_Directions for this task_
Through the line with "(268, 268) none" and starting from the first line, return the records below word for word, with pictures left out.

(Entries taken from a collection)
■ ■ ■ ■ ■ ■ ■

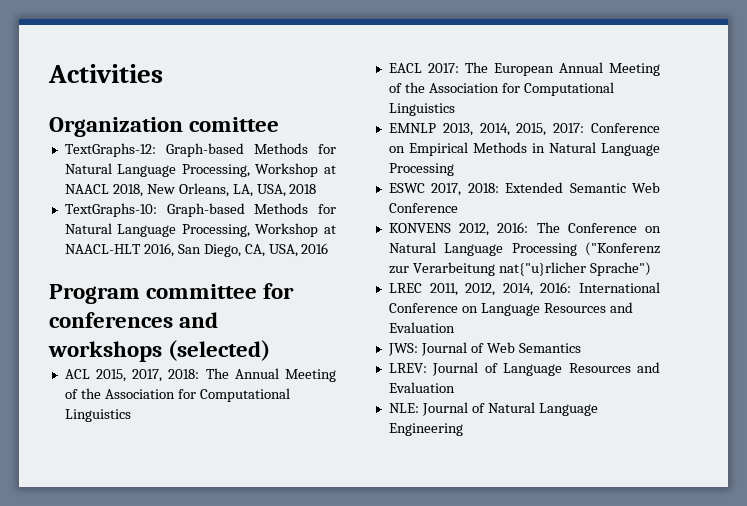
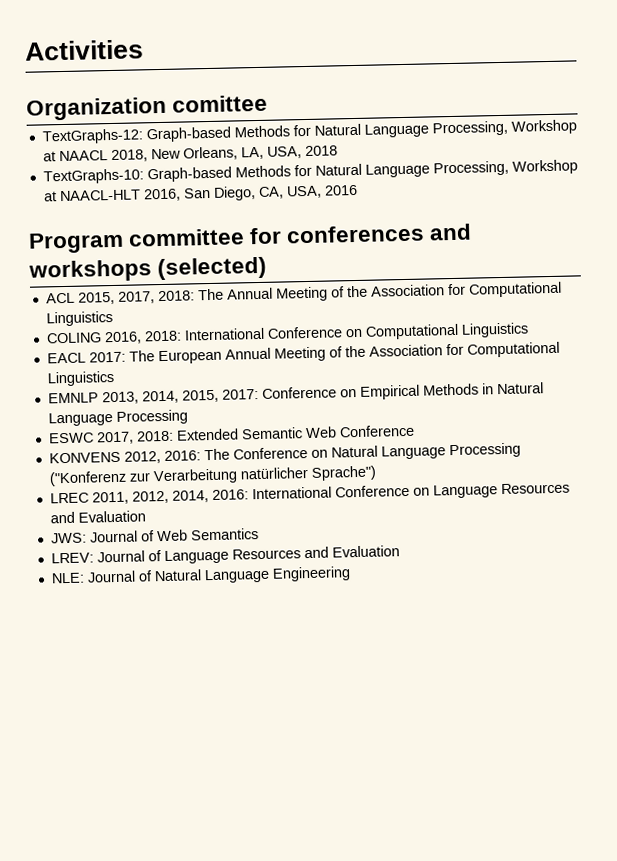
(131, 415) none -> [45,322,529,345] // COLING 2016, 2018: International Conference on Computational Linguistics
[498,262,586,276] nat{"u}rlicher -> [239,467,308,480] natürlicher

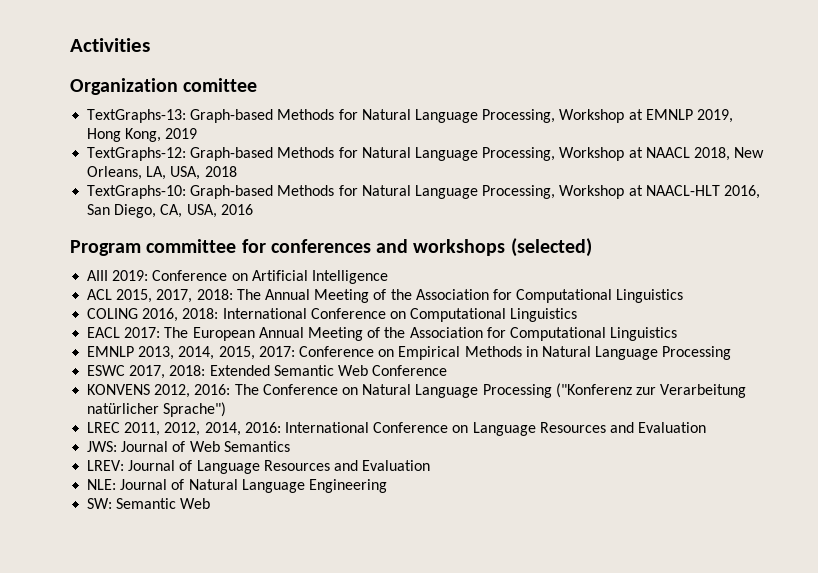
(269, 103) none -> [87,109,733,123] [87,128,198,142] // TextGraphs-13: Graph-based Methods for Natural Language Processing, Workshop at EMNLP 2019, Hong Kong, 2019
(268, 268) none -> [87,270,388,284] // AIII 2019: Conference on Artificial Intelligence
(351, 574) none -> [87,498,211,509] // SW: Semantic Web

■ ■ ■ ■ ■ ■ ■

_Answer to the problem_
(131, 415) none -> [45,322,529,345] // COLING 2016, 2018: International Conference on Computational Linguistics
[498,262,586,276] nat{"u}rlicher -> [239,467,308,480] natürlicher

(269, 103) none -> [87,109,733,123] [87,128,198,142] // TextGraphs-13: Graph-based Methods for Natural Language Processing, Workshop at EMNLP 2019, Hong Kong, 2019
(268, 268) none -> [87,270,388,284] // AIII 2019: Conference on Artificial Intelligence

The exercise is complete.